The minister, however, declined to say if the prices of PDS kerosene and domestic LPG would be raised to reduce subsidy on them to 33.33 per cent and 15 per cent respectively.

Naik said: "Eighty per cent of the oil pool deficit, which presently stands at Rs 13,000 crore, would be liquidated through issue of seven-year bonds. These bonds would be tradable in the market." Interest rate and other details of the bonds issue, which would carry the government's sovereign guarantee, are being worked out.

CAG would conduct a special audit into the oil pool account to assess the exact amount of outstandings due to national oil companies and bonds for the balance 20 per cent would be issued only after reconciliation of accounts, the minister said.

Regarding the government's commitment to reduce subsidy on kerosene and LPG from 41 and 45 per cent respectively, Naik said prices would have to be increased by Rs 1.20 per litre for kerosene and between Rs 90-100 per cylinder of LPG to bring the subsidies to the residual level.

However, doing that in one go may not be practical.
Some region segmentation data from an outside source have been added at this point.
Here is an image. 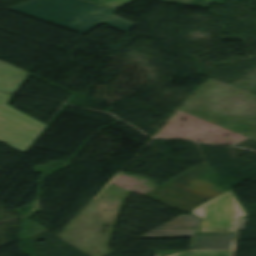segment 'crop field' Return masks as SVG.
I'll return each mask as SVG.
<instances>
[{
	"instance_id": "2",
	"label": "crop field",
	"mask_w": 256,
	"mask_h": 256,
	"mask_svg": "<svg viewBox=\"0 0 256 256\" xmlns=\"http://www.w3.org/2000/svg\"><path fill=\"white\" fill-rule=\"evenodd\" d=\"M201 218L196 234L236 233L239 217L248 214L232 190L189 211Z\"/></svg>"
},
{
	"instance_id": "4",
	"label": "crop field",
	"mask_w": 256,
	"mask_h": 256,
	"mask_svg": "<svg viewBox=\"0 0 256 256\" xmlns=\"http://www.w3.org/2000/svg\"><path fill=\"white\" fill-rule=\"evenodd\" d=\"M199 221L189 215H182L139 239L194 237Z\"/></svg>"
},
{
	"instance_id": "6",
	"label": "crop field",
	"mask_w": 256,
	"mask_h": 256,
	"mask_svg": "<svg viewBox=\"0 0 256 256\" xmlns=\"http://www.w3.org/2000/svg\"><path fill=\"white\" fill-rule=\"evenodd\" d=\"M28 73L0 61V90L17 93Z\"/></svg>"
},
{
	"instance_id": "9",
	"label": "crop field",
	"mask_w": 256,
	"mask_h": 256,
	"mask_svg": "<svg viewBox=\"0 0 256 256\" xmlns=\"http://www.w3.org/2000/svg\"><path fill=\"white\" fill-rule=\"evenodd\" d=\"M107 7L117 9L133 0H87Z\"/></svg>"
},
{
	"instance_id": "1",
	"label": "crop field",
	"mask_w": 256,
	"mask_h": 256,
	"mask_svg": "<svg viewBox=\"0 0 256 256\" xmlns=\"http://www.w3.org/2000/svg\"><path fill=\"white\" fill-rule=\"evenodd\" d=\"M7 9L80 34L101 23L127 34L134 25L113 9L82 0H32Z\"/></svg>"
},
{
	"instance_id": "3",
	"label": "crop field",
	"mask_w": 256,
	"mask_h": 256,
	"mask_svg": "<svg viewBox=\"0 0 256 256\" xmlns=\"http://www.w3.org/2000/svg\"><path fill=\"white\" fill-rule=\"evenodd\" d=\"M11 96L0 93V141L27 152L48 126L8 106Z\"/></svg>"
},
{
	"instance_id": "5",
	"label": "crop field",
	"mask_w": 256,
	"mask_h": 256,
	"mask_svg": "<svg viewBox=\"0 0 256 256\" xmlns=\"http://www.w3.org/2000/svg\"><path fill=\"white\" fill-rule=\"evenodd\" d=\"M236 234L196 235L191 250L232 249Z\"/></svg>"
},
{
	"instance_id": "10",
	"label": "crop field",
	"mask_w": 256,
	"mask_h": 256,
	"mask_svg": "<svg viewBox=\"0 0 256 256\" xmlns=\"http://www.w3.org/2000/svg\"><path fill=\"white\" fill-rule=\"evenodd\" d=\"M245 222H246V218H242L240 230L245 229Z\"/></svg>"
},
{
	"instance_id": "8",
	"label": "crop field",
	"mask_w": 256,
	"mask_h": 256,
	"mask_svg": "<svg viewBox=\"0 0 256 256\" xmlns=\"http://www.w3.org/2000/svg\"><path fill=\"white\" fill-rule=\"evenodd\" d=\"M233 251L182 252L174 256H232Z\"/></svg>"
},
{
	"instance_id": "7",
	"label": "crop field",
	"mask_w": 256,
	"mask_h": 256,
	"mask_svg": "<svg viewBox=\"0 0 256 256\" xmlns=\"http://www.w3.org/2000/svg\"><path fill=\"white\" fill-rule=\"evenodd\" d=\"M164 2L207 8L211 2L225 4V0H163Z\"/></svg>"
}]
</instances>
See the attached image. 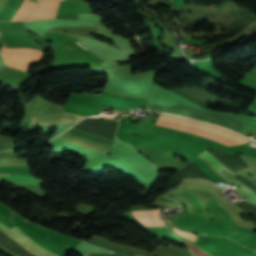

This along with the issue of duty changes would be dealt with in the Budget next year. The minister said the draft Bill for putting in place a regulatory mechanism after the dismantling of administered pricing mechanism (APM) is ready and would go for final vetting by the law ministry.

The Bill, which envisages two separate regulators for upstream oil exploration and downstream refining sectors, was likely to be introduced in Parliament in the Budget Session. Naik said the regulator would ensure supply of petroleum products throughout the country and check undue profiteering.

Asked if the regulator would regulate prices of petroleum products, he said that "excessive profiteering would not be acceptable."

Four inter-ministerial sub-groups constituted to suggest solutions to issues like changes in duty structure, liquidation of oil pool deficit, bill for deregulation, regulatory issues post APM and subsidies on kerosene and LPG, submitted their report today and these would be discussed in the next meeting on October 31, the minister said.

Regarding duty changes to be effected before April 2002, Naik said the issue of duty changes was not discussed at today's meeting.